Les mastocytoses sont des maladies orphelines consistant en une prolifération locale ou générale de mastocytes. Elles touchent les enfants comme les adultes, toutes les populations sans distinction de sexe.
Physiopathologie
Les mastocytoses sont un groupe hétérogène d'affections rares caractérisées par l'accumulation ou la prolifération anormale de mastocytes (MC) dans un ou plusieurs organes. Les mastocytes font partie des cellules impliquées dans la défense de l'organisme contre les infections ; elles ont un rôle utile, mais qui devient parfois néfaste si ces mastocytes se multiplient de façon exagérée (prolifération anormale) ; ils interviennent alors dans certaines réactions allergiquesIgE-dépendantes et sont responsables des mastocytoses.
Étiologie
Les causes des mastocytoses sont encore mal comprises et il existe probablement plusieurs causes ou cofacteurs :
un mécanisme identifié est lié à la présence d'une mutation ponctuelle, acquise et activatrice, du récepteur appelé KIT. Ce récepteur est celui du principal facteur de croissance du mastocyte normal, le Stem Cell Factor ou SCF. Cette mutation, présente chez plus de 85 % des patients atteints de « mastocytose systémique », entraîne une prolifération anarchique des mastocytes. C'est alors la libération de médiateurs, et notamment d'histamine, par un phénomène de dégranulation des mastocytes, qui provoque l'apparition de nombreux symptômes variables d'un individu à l'autre.

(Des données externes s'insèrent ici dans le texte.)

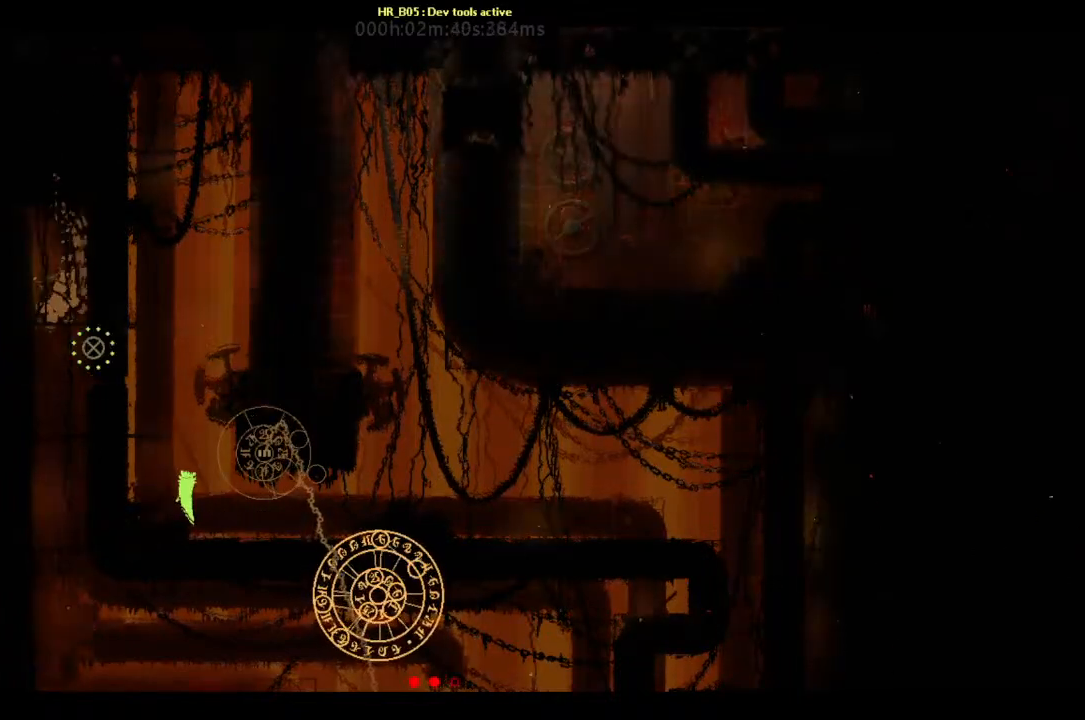
{"keys": ["left", "t"], "events": [[167, "left", "down"], [167, "up", "down"], [267, "left", "up"], [400, "up", "up"], [500, "left", "down"]]}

Dans d'autres cas, des anaphylaxies induites par des piqûres d'insecte ou des morsures d'acarien hématophage (tiques en particulier) se montrent étroitement associées à des troubles mastocytaires. Les liens entre ces anaphylaxies et les mastocytes sont ici spécifiques, inhabituels et - en 2019 - encore mal compris[1]. Une hypothèse est qu'une multiplication pathologique des mastocytes est dans ces cas induite par une anaphylaxie elle-même induite par des venins ou par des allergènes introduits dans l'organisme du patient via la morsure ou la piqûre[1]. Certains aspects cliniques des réactions aux piqûres ou aux morsures d'insectes devraient faire suspecter une mastocytose sous-jacente (par exemple, une chute de tension sans urticaire, en particulier chez l'homme)[1]. La mesure du taux de tryptase sérique (c'est-à-dire dans le sérum sanguin) devrait être systématique chez des patients victimes d'anaphylaxie induite par des piqûres/morsures d'insectes ou un venin, car il est corrélé à des risques importants pour eux (leur niveau de tryptase de base est souvent anormalement élevé, et ceci a été corrélé à une atteinte mastocytaire clonale mais pourrait aussi révéler un des autres syndromes sous-jacents possibles, dont : un syndrome d'activation mastocytaire, une hypertryptasémie familiale, ou une anaphylaxie dite idiopathique[1]. Ces pathologies se chevauchant en partie, une attention particulière est à porter à l'évaluation clinique lors de la présentation et aux marqueurs de laboratoire. Une biopsie de la moelle osseuse peut poser le diagnostic final et spécifique de la maladie des mastocytes clonale[1]. La présence d'IgE de venin ne prouve pas que les réactions aux piqûres précédentes du patient étaient induites par ces IgE, mais même de faibles niveaux d'IgE au venin chez les patients atteints de mastocytose les prédisposent à une anaphylaxie sévère. L'évaluation de tous ces facteurs possibles affectera la recommandation d'immunothérapie au venin[1].
Formes cliniques
La peau est le seul tissu atteint dans les mastocytoses cutanées à type d’urticaire pigmentaire (UP), affections observées surtout chez l'enfant et souvent spontanément résolutives à l'adolescence.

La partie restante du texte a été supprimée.